2. Add the flavoring ingredients to the stock and simmer, partly covered, for 1-1/2 hours or more. Strain through a sieve into a bowl and discard the solids. Degrease the stock.
3. Bring the stock back to a boil in the stockpot and cook for 10 minutes to concentrate the flavor. Taste carefully for seasoning. Reserve stock. Stir the rice into the stock and boil for 15 minutes, until the rice is tender.
4. In a bowl, whisk together the lemon juice and eggs. Whisk several ladlefuls of hot stock into the mixture in the bowl, then whisk the bowl mixture back into the stock in the pot. Add the shredded chicken and cook the soup over moderately low heat, whisking and being careful NOT to let it boil, for 3 minutes, or until the chicken is heated through and the soup has thickened slightly. Add white pepper, salt and lemon juice to taste and serve garnished with dill.

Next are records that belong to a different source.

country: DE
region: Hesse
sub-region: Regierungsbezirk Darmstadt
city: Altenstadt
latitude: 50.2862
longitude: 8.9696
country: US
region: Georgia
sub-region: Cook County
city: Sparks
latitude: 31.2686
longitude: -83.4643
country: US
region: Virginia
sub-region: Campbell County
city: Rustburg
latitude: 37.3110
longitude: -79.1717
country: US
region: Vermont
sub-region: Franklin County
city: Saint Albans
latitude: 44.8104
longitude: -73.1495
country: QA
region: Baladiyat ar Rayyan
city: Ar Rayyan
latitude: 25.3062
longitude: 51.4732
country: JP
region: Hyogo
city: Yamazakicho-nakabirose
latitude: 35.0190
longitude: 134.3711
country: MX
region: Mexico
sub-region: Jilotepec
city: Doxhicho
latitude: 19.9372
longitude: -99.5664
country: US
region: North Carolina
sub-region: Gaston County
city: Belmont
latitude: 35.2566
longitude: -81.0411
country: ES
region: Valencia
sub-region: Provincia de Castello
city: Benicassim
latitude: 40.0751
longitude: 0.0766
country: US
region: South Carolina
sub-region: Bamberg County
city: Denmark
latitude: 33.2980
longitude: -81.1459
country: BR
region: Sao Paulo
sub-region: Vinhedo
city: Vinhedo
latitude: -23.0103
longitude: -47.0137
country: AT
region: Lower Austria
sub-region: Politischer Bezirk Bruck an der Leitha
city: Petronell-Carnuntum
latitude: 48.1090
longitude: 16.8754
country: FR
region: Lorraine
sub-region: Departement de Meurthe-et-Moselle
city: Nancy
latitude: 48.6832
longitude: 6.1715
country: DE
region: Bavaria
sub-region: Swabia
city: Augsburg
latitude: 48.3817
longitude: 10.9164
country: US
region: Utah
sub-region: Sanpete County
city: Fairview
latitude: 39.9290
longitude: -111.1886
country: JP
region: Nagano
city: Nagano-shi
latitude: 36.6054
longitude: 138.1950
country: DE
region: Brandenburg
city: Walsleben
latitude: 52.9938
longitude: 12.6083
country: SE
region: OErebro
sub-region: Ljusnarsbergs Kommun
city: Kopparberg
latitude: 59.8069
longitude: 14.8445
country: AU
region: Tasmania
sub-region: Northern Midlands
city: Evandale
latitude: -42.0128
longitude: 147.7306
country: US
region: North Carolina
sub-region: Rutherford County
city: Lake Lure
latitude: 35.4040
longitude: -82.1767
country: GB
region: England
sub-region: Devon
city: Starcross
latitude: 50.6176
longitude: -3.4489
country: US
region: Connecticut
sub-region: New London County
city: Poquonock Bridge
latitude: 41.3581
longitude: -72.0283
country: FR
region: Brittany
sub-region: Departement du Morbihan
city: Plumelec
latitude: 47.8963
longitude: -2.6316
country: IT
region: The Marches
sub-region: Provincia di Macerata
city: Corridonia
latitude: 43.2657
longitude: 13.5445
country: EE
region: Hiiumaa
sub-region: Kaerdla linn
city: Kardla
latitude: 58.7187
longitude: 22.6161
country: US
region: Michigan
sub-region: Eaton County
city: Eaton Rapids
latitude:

- If the soup becomes too thick, it can be thinned either with more stock or with water.
- If you want to make the soup with an uncooked chicken: Rinse the uncooked bird under cold tap water, remove any excess fat and and any giblets stashed in the cavity, and place the chicken in a pot with 1 tablespoon salt and water to cover by 1 inch. Bring to a boil, reduce the heat to medium low and simmer, partly covered, for 30 minutes. Lift the chicken from the pot to a plate (reserve the stock) and set the bird aside until it is cool enough to handle. Discard the skin, remove the meat from the bones and shred the meat. Once the meat has cooled completely, cover and refrigerate it until you’re ready to finish the soup. Return the bones to the pot and continue with the recipe at step 2.
- If your leftover chicken carcass doesn’t have enough meat on it to finish the soup: Buy 2 pounds of boneless skinless chicken breasts from your grocery, salt them and add them to the degreased stock at the end of step 2. Bring to a boil, reduce the heat to medium and poach the chicken until the juices run clear, about 20 minutes. Remove the chicken with a slotted spoon to a plate to cool, then shred it. Proceed with step 3.